When we published our extensive two-part review of the M1-powered Mac mini last spring with a particular CAD/3D focus, we ended by saying that “Apple’s Firestorm cores in the M1 are unmatched. Where the M1 falls down is in multi-core performance.”
Fixing the Multi-Core Issue
I don’t want readers to misunderstand that last sentence, however. The M1 is an incredibly powerful chip for its cost and it divides its 8 CPU cores into 4 Firestorm and 4 Ice-Storm cores. Balanced symmetrically between performance and energy efficiency, the M1 made sense for the types of Mac computers Apple had targetted the chip for.
Now with the MacBook Pro, Apple is thinking that pro users are going to bias workflows that put slightly more emphasis on powerful time-saving functionality over battery life. The new MacBook Pros still get incredibly battery life, but these machines are for power users. Where the M1 MacBook Air is ideal for say a journalist or author in a remote location who needs to get a lot of writing done and needs maximum battery-life, the M1 Pro or M1 Max-based MacBook Pro is for the film editor, architect, 3D animator, or coder who needs to get work done faster even when unplugged.
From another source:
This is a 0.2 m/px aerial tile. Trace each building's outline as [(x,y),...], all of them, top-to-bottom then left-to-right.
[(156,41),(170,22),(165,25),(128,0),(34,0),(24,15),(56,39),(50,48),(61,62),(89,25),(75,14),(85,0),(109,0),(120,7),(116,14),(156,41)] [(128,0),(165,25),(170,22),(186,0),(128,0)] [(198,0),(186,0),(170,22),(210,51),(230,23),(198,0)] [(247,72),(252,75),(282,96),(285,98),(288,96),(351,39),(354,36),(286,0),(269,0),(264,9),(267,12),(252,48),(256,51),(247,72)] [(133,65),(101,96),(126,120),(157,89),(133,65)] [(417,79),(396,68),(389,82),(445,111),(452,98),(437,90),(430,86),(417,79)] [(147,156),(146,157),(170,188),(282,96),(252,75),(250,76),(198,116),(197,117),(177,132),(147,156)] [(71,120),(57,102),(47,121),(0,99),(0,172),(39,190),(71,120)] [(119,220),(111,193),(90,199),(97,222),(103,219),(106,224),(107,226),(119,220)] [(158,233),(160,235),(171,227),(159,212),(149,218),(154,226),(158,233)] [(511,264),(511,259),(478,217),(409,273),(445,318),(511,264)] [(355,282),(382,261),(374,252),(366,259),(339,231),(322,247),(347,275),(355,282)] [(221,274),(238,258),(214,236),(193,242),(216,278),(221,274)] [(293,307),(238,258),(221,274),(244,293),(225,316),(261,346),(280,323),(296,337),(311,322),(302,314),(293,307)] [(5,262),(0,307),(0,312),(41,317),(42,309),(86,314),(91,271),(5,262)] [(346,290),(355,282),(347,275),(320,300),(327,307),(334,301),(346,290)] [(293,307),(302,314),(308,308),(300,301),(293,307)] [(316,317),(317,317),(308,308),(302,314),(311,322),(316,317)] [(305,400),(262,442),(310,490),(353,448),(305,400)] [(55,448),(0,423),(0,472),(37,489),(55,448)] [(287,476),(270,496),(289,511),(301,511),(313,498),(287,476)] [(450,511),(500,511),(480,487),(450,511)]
Apple has rebalanced things. The M1 Pro and M1 Max feature 10 cores and 8 of them are Firestorm cores, while only 2 of them are Ice Storm cores. The result is these new MacBook Pros deliver double the number of Firestorm cores (8) and that makes a big impact on multi-core workloads like 3D rendering workflows, film editing workflows, science and engineering workflows, and 3D CAD/BIM workflows in AEC where more processing these days is multi-threaded. In short, Apple has totally fixed the multi-core issue, giving pro users whose apps use more “multithreaded” the power they really want.